I have my doubts about the expertise of AI since it mainly processes data that is already known rather than organising investigations into securing new data.

However if 'Expert AI' tells the world (including Ed Miliband) that Net Zero is a pipedream and could not be achieved for 100 years (i.e. when fusion power is routinely available) would the politicians come to their senses?

{spoiler alert}
No.

dearieme said...

But what is it summarising? The stuff it's been trained on. Who selected that and on what principles?

A K Haart said...

decnine - yes he is a hole in the fabric of human understanding.

dearieme - we could ask the same questions about human summaries. One thing humans seem to have that machines don't is the curiosity to examine the sources of summaries and look for better ones.
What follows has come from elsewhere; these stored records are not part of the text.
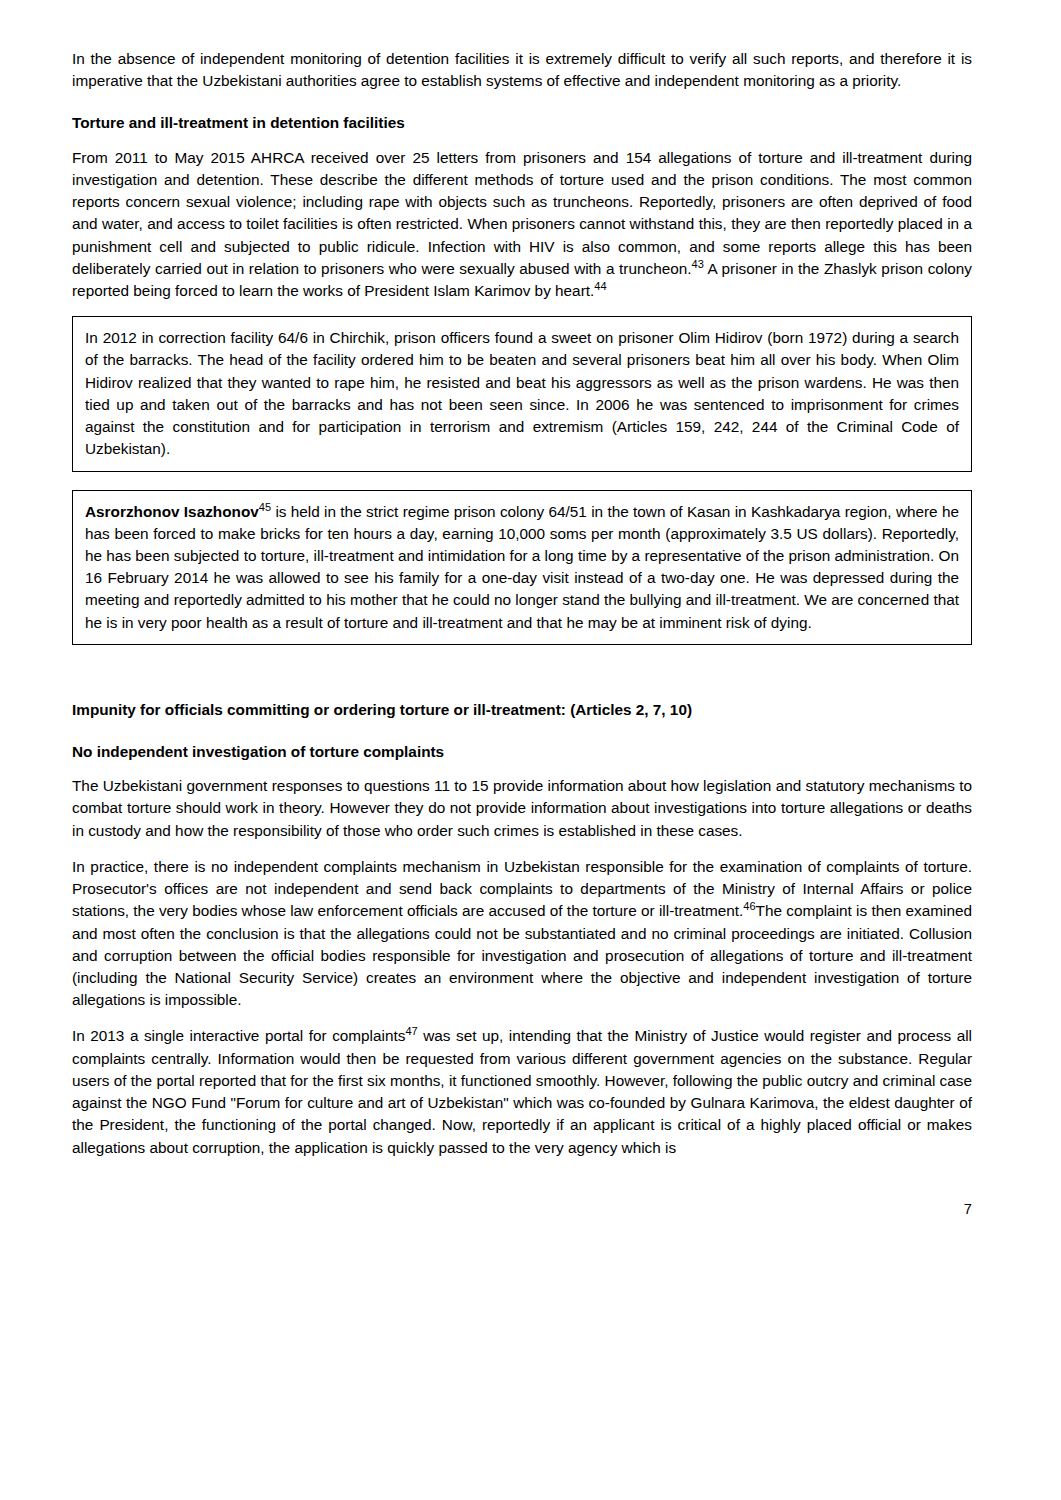In the absence of independent monitoring of detention facilities it is extremely difficult to verify all such reports, and therefore it is imperative that the Uzbekistani authorities agree to establish systems of effective and independent monitoring as a priority.
Torture and ill-treatment in detention facilities
From 2011 to May 2015 AHRCA received over 25 letters from prisoners and 154 allegations of torture and ill-treatment during investigation and detention. These describe the different methods of torture used and the prison conditions. The most common reports concern sexual violence; including rape with objects such as truncheons. Reportedly, prisoners are often deprived of food and water, and access to toilet facilities is often restricted. When prisoners cannot withstand this, they are then reportedly placed in a punishment cell and subjected to public ridicule. Infection with HIV is also common, and some reports allege this has been deliberately carried out in relation to prisoners who were sexually abused with a truncheon.43 A prisoner in the Zhaslyk prison colony reported being forced to learn the works of President Islam Karimov by heart.44
In 2012 in correction facility 64/6 in Chirchik, prison officers found a sweet on prisoner Olim Hidirov (born 1972) during a search of the barracks. The head of the facility ordered him to be beaten and several prisoners beat him all over his body. When Olim Hidirov realized that they wanted to rape him, he resisted and beat his aggressors as well as the prison wardens. He was then tied up and taken out of the barracks and has not been seen since. In 2006 he was sentenced to imprisonment for crimes against the constitution and for participation in terrorism and extremism (Articles 159, 242, 244 of the Criminal Code of Uzbekistan).
Asrorzhonov Isazhonov45 is held in the strict regime prison colony 64/51 in the town of Kasan in Kashkadarya region, where he has been forced to make bricks for ten hours a day, earning 10,000 soms per month (approximately 3.5 US dollars). Reportedly, he has been subjected to torture, ill-treatment and intimidation for a long time by a representative of the prison administration. On 16 February 2014 he was allowed to see his family for a one-day visit instead of a two-day one. He was depressed during the meeting and reportedly admitted to his mother that he could no longer stand the bullying and ill-treatment. We are concerned that he is in very poor health as a result of torture and ill-treatment and that he may be at imminent risk of dying.
Impunity for officials committing or ordering torture or ill-treatment: (Articles 2, 7, 10)
No independent investigation of torture complaints
The Uzbekistani government responses to questions 11 to 15 provide information about how legislation and statutory mechanisms to combat torture should work in theory. However they do not provide information about investigations into torture allegations or deaths in custody and how the responsibility of those who order such crimes is established in these cases.
In practice, there is no independent complaints mechanism in Uzbekistan responsible for the examination of complaints of torture. Prosecutor's offices are not independent and send back complaints to departments of the Ministry of Internal Affairs or police stations, the very bodies whose law enforcement officials are accused of the torture or ill-treatment.46The complaint is then examined and most often the conclusion is that the allegations could not be substantiated and no criminal proceedings are initiated. Collusion and corruption between the official bodies responsible for investigation and prosecution of allegations of torture and ill-treatment (including the National Security Service) creates an environment where the objective and independent investigation of torture allegations is impossible.
In 2013 a single interactive portal for complaints47 was set up, intending that the Ministry of Justice would register and process all complaints centrally. Information would then be requested from various different government agencies on the substance. Regular users of the portal reported that for the first six months, it functioned smoothly. However, following the public outcry and criminal case against the NGO Fund "Forum for culture and art of Uzbekistan" which was co-founded by Gulnara Karimova, the eldest daughter of the President, the functioning of the portal changed. Now, reportedly if an applicant is critical of a highly placed official or makes allegations about corruption, the application is quickly passed to the very agency which is
7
As we know, many people can be conventionally intelligent but remarkably incurious. Ed Miliband does not seem to have the curiosity to examine the weaknesses in Net Zero or his father's politics yet he is conventionally intelligent enough to be a senior Minister.

A K Haart said...

DJ - if expert AI does tell the world that Net Zero is a pipedream, then a major political problem could arise. We see hints of it already in the ease with which we can search for information about the defects of Net Zero. It isn't easy to see what democratic politics can do about that apart from what we already see - restrictions on free speech.